Arriving at age 17, he lived with the Stills family. His only knowledge of the U.S. was what he saw in Hollywood movies. At night he listened to the radio, trying to mimic the American accent. He also tried to adjust to American food such as salads that he had never eaten, and milk that was served cold. He was fascinated by school pep rallies.
After school, he mowed lawns, painted houses and washed cars. The Stills wanted him to become a missionary. Mr. Chu instead found his way to Arizona State University, of Phoenix.
With a small scholarship for foreign students, he plunged into the then-arcane world of computers. He also took up accounting, expecting such skills would be helpful for staying in the U.S. At night he worked as a waiter in a Chinese restaurant, eventually becoming assistant manager.
After graduation in 1982, he moved to Midland, Texas, working as a data auditor at First National Bank of Midland.
He became a permanent U.S. resident and brought over his entire family, who later opened an Italian sandwich-and-pizza shop.
On a lark, he applied to Harvard Business School. He believes he was accepted on the basis of his recommendations, including one from the owner of the Chinese restaurant where he had worked.
When he arrived in Cambridge, Mass., Mr. Chu had no idea what investment banking was. Nonetheless, he was thrilled to land an interview at Dillon, Reed & Co. in 1989, then a boutique bank known for its patrician pedigree, though he actually thought he was interviewing at Dean Witter.
Hired by Dillon, Reed, he plowed into a range of investment-banking work, such as mergers, recapitalizations and bonds. He didn't have any preference for what he worked on and "did whatever was left over."

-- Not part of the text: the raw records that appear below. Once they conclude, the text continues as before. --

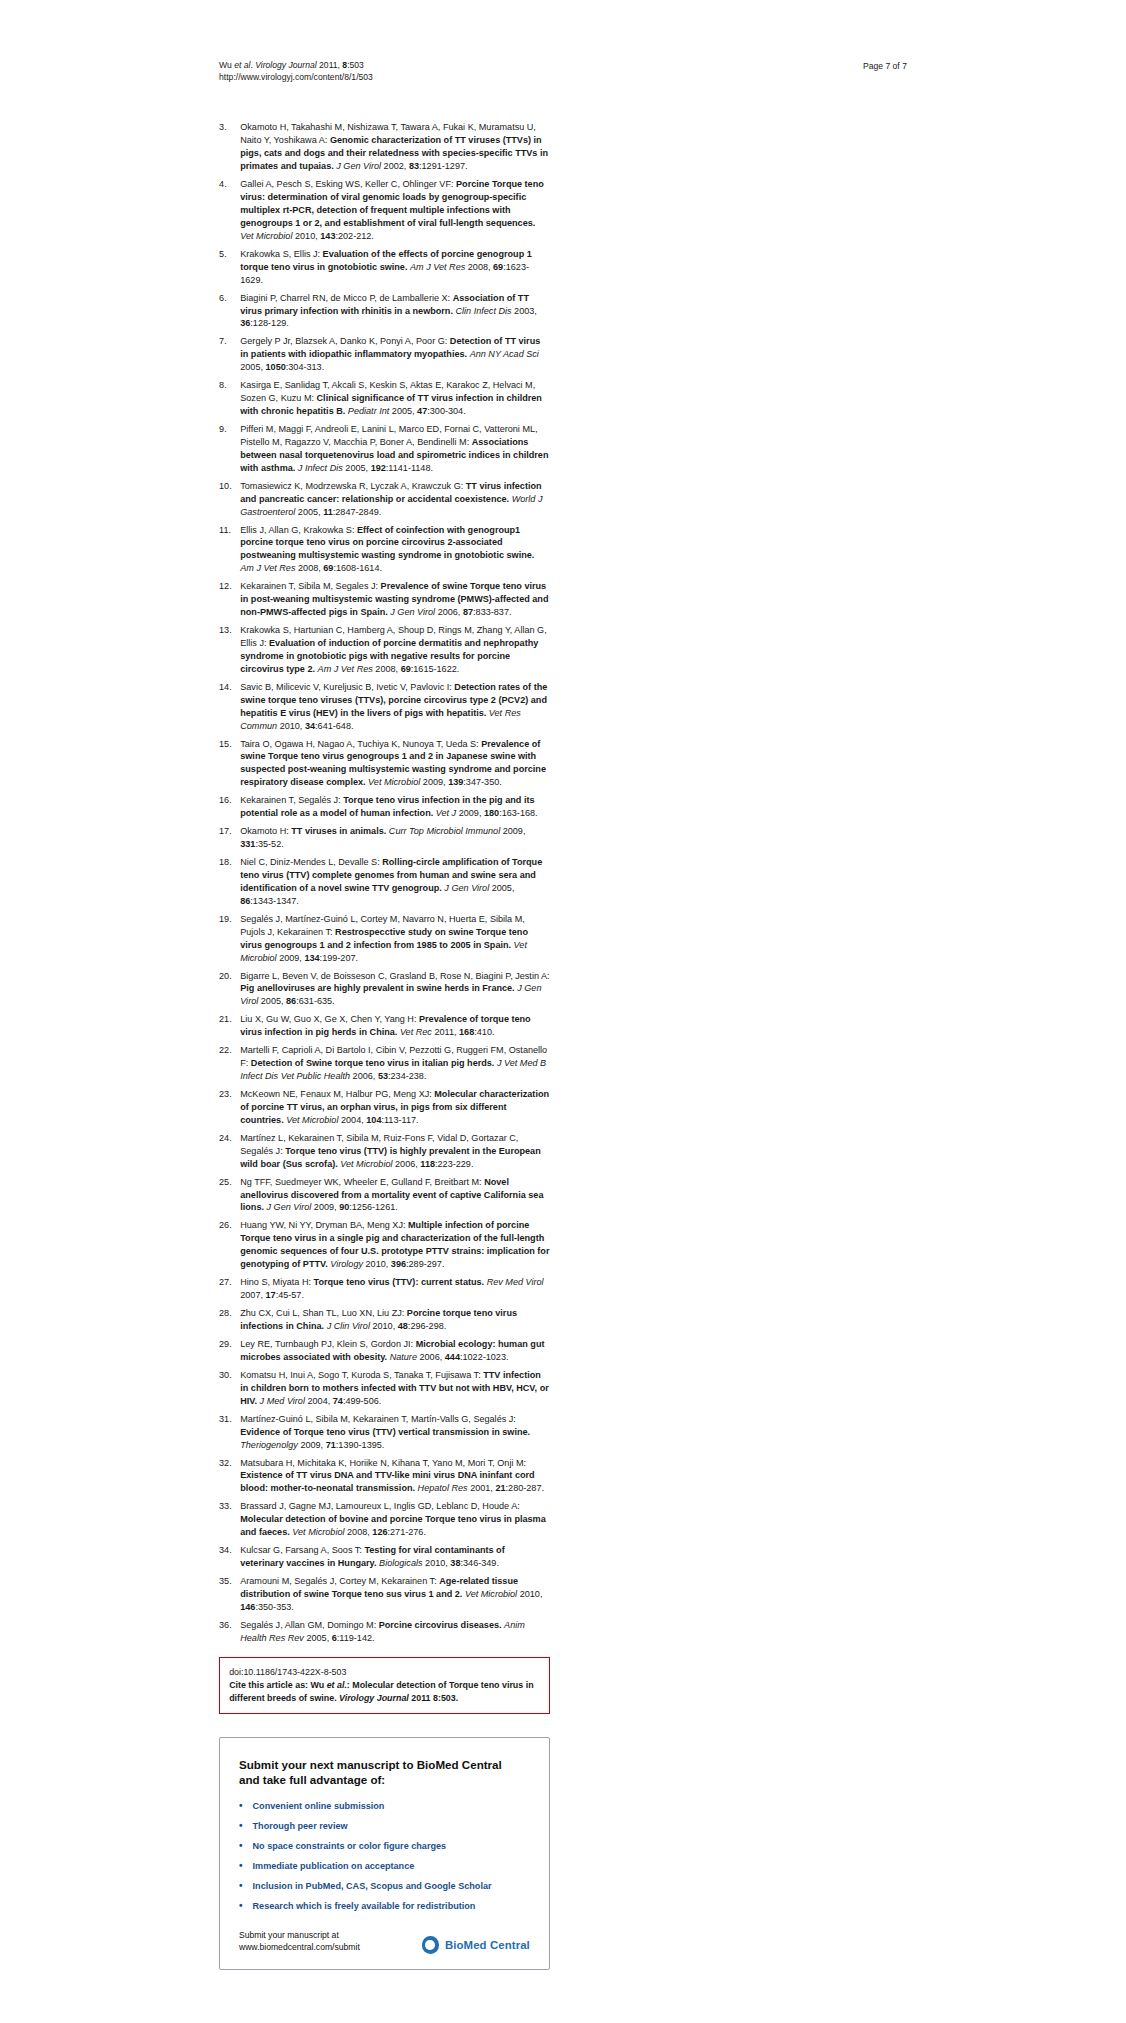Wu et al. Virology Journal 2011, 8:503
http://www.virologyj.com/content/8/1/503
Page 7 of 7
Okamoto H, Takahashi M, Nishizawa T, Tawara A, Fukai K, Muramatsu U, Naito Y, Yoshikawa A: Genomic characterization of TT viruses (TTVs) in pigs, cats and dogs and their relatedness with species-specific TTVs in primates and tupaias. J Gen Virol 2002, 83:1291-1297.
Gallei A, Pesch S, Esking WS, Keller C, Ohlinger VF: Porcine Torque teno virus: determination of viral genomic loads by genogroup-specific multiplex rt-PCR, detection of frequent multiple infections with genogroups 1 or 2, and establishment of viral full-length sequences. Vet Microbiol 2010, 143:202-212.
Krakowka S, Ellis J: Evaluation of the effects of porcine genogroup 1 torque teno virus in gnotobiotic swine. Am J Vet Res 2008, 69:1623-1629.
Biagini P, Charrel RN, de Micco P, de Lamballerie X: Association of TT virus primary infection with rhinitis in a newborn. Clin Infect Dis 2003, 36:128-129.
Gergely P Jr, Blazsek A, Danko K, Ponyi A, Poor G: Detection of TT virus in patients with idiopathic inflammatory myopathies. Ann NY Acad Sci 2005, 1050:304-313.
Kasirga E, Sanlidag T, Akcali S, Keskin S, Aktas E, Karakoc Z, Helvaci M, Sozen G, Kuzu M: Clinical significance of TT virus infection in children with chronic hepatitis B. Pediatr Int 2005, 47:300-304.
Pifferi M, Maggi F, Andreoli E, Lanini L, Marco ED, Fornai C, Vatteroni ML, Pistello M, Ragazzo V, Macchia P, Boner A, Bendinelli M: Associations between nasal torquetenovirus load and spirometric indices in children with asthma. J Infect Dis 2005, 192:1141-1148.
Tomasiewicz K, Modrzewska R, Lyczak A, Krawczuk G: TT virus infection and pancreatic cancer: relationship or accidental coexistence. World J Gastroenterol 2005, 11:2847-2849.
Ellis J, Allan G, Krakowka S: Effect of coinfection with genogroup1 porcine torque teno virus on porcine circovirus 2-associated postweaning multisystemic wasting syndrome in gnotobiotic swine. Am J Vet Res 2008, 69:1608-1614.
Kekarainen T, Sibila M, Segales J: Prevalence of swine Torque teno virus in post-weaning multisystemic wasting syndrome (PMWS)-affected and non-PMWS-affected pigs in Spain. J Gen Virol 2006, 87:833-837.
Krakowka S, Hartunian C, Hamberg A, Shoup D, Rings M, Zhang Y, Allan G, Ellis J: Evaluation of induction of porcine dermatitis and nephropathy syndrome in gnotobiotic pigs with negative results for porcine circovirus type 2. Am J Vet Res 2008, 69:1615-1622.
Savic B, Milicevic V, Kureljusic B, Ivetic V, Pavlovic I: Detection rates of the swine torque teno viruses (TTVs), porcine circovirus type 2 (PCV2) and hepatitis E virus (HEV) in the livers of pigs with hepatitis. Vet Res Commun 2010, 34:641-648.
Taira O, Ogawa H, Nagao A, Tuchiya K, Nunoya T, Ueda S: Prevalence of swine Torque teno virus genogroups 1 and 2 in Japanese swine with suspected post-weaning multisystemic wasting syndrome and porcine respiratory disease complex. Vet Microbiol 2009, 139:347-350.
Kekarainen T, Segalés J: Torque teno virus infection in the pig and its potential role as a model of human infection. Vet J 2009, 180:163-168.
Okamoto H: TT viruses in animals. Curr Top Microbiol Immunol 2009, 331:35-52.
Niel C, Diniz-Mendes L, Devalle S: Rolling-circle amplification of Torque teno virus (TTV) complete genomes from human and swine sera and identification of a novel swine TTV genogroup. J Gen Virol 2005, 86:1343-1347.
Segalés J, Martínez-Guinó L, Cortey M, Navarro N, Huerta E, Sibila M, Pujols J, Kekarainen T: Restrospecctive study on swine Torque teno virus genogroups 1 and 2 infection from 1985 to 2005 in Spain. Vet Microbiol 2009, 134:199-207.
Bigarre L, Beven V, de Boisseson C, Grasland B, Rose N, Biagini P, Jestin A: Pig anelloviruses are highly prevalent in swine herds in France. J Gen Virol 2005, 86:631-635.
Liu X, Gu W, Guo X, Ge X, Chen Y, Yang H: Prevalence of torque teno virus infection in pig herds in China. Vet Rec 2011, 168:410.
Martelli F, Caprioli A, Di Bartolo I, Cibin V, Pezzotti G, Ruggeri FM, Ostanello F: Detection of Swine torque teno virus in italian pig herds. J Vet Med B Infect Dis Vet Public Health 2006, 53:234-238.
McKeown NE, Fenaux M, Halbur PG, Meng XJ: Molecular characterization of porcine TT virus, an orphan virus, in pigs from six different countries. Vet Microbiol 2004, 104:113-117.
Martínez L, Kekarainen T, Sibila M, Ruiz-Fons F, Vidal D, Gortazar C, Segalés J: Torque teno virus (TTV) is highly prevalent in the European wild boar (Sus scrofa). Vet Microbiol 2006, 118:223-229.
Ng TFF, Suedmeyer WK, Wheeler E, Gulland F, Breitbart M: Novel anellovirus discovered from a mortality event of captive California sea lions. J Gen Virol 2009, 90:1256-1261.
Huang YW, Ni YY, Dryman BA, Meng XJ: Multiple infection of porcine Torque teno virus in a single pig and characterization of the full-length genomic sequences of four U.S. prototype PTTV strains: implication for genotyping of PTTV. Virology 2010, 396:289-297.
Hino S, Miyata H: Torque teno virus (TTV): current status. Rev Med Virol 2007, 17:45-57.
Zhu CX, Cui L, Shan TL, Luo XN, Liu ZJ: Porcine torque teno virus infections in China. J Clin Virol 2010, 48:296-298.
Ley RE, Turnbaugh PJ, Klein S, Gordon JI: Microbial ecology: human gut microbes associated with obesity. Nature 2006, 444:1022-1023.
Komatsu H, Inui A, Sogo T, Kuroda S, Tanaka T, Fujisawa T: TTV infection in children born to mothers infected with TTV but not with HBV, HCV, or HIV. J Med Virol 2004, 74:499-506.
Martínez-Guinó L, Sibila M, Kekarainen T, Martín-Valls G, Segalés J: Evidence of Torque teno virus (TTV) vertical transmission in swine. Theriogenolgy 2009, 71:1390-1395.
Matsubara H, Michitaka K, Horiike N, Kihana T, Yano M, Mori T, Onji M: Existence of TT virus DNA and TTV-like mini virus DNA ininfant cord blood: mother-to-neonatal transmission. Hepatol Res 2001, 21:280-287.
Brassard J, Gagne MJ, Lamoureux L, Inglis GD, Leblanc D, Houde A: Molecular detection of bovine and porcine Torque teno virus in plasma and faeces. Vet Microbiol 2008, 126:271-276.
Kulcsar G, Farsang A, Soos T: Testing for viral contaminants of veterinary vaccines in Hungary. Biologicals 2010, 38:346-349.
Aramouni M, Segalés J, Cortey M, Kekarainen T: Age-related tissue distribution of swine Torque teno sus virus 1 and 2. Vet Microbiol 2010, 146:350-353.
Segalés J, Allan GM, Domingo M: Porcine circovirus diseases. Anim Health Res Rev 2005, 6:119-142.
doi:10.1186/1743-422X-8-503
Cite this article as: Wu et al.: Molecular detection of Torque teno virus in different breeds of swine. Virology Journal 2011 8:503.
Submit your next manuscript to BioMed Central
and take full advantage of:
Convenient online submission
Thorough peer review
No space constraints or color figure charges
Immediate publication on acceptance
Inclusion in PubMed, CAS, Scopus and Google Scholar
Research which is freely available for redistribution
Submit your manuscript at
www.biomedcentral.com/submit
BioMed Central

After Dillon Read became a part of UBS in 1997, steel banker Dieter Hoeppli took Mr. Chu under his wing. They traveled around the globe at a time when the metals-and-mining sector was expanding into emerging markets such as China, Russia and India.
When Hindalco Industries, an aluminum and copper producer, was looking to do its first U.S. deal in 2007, the $6 billion acquisition of Atlanta's Novelis, the Indian company relied on Mr. Chu.
"He was instrumental in guiding the deal," says Hindalco Managing Director Debu Bhattacharya. "But he doesn't try to impose himself. He is a man of humility and flexibility."
About 30 years after leaving Tangra, Mr. Chu returned to his hometown while on a business trip. The tanneries had moved and his home was gone, replaced by a group of Chinese and Indian-Chinese restaurants.
Today he can easily provide a comfortable life in Kennett Square, Pa., for his two daughters, 10 and 12 years old.
Still, he says he wants his children to appreciate what they have since he "clawed and scrapped for everything." He has suggested that his daughters eventually work at McDonald's to learn about hard work.
"If I added up the entire earnings of my family in India, it wouldn't exceed $1,000," Mr. Chu says.
The back of the Chu's Tangra tannery in Calcutta, where hides were dried, polished and trimmed.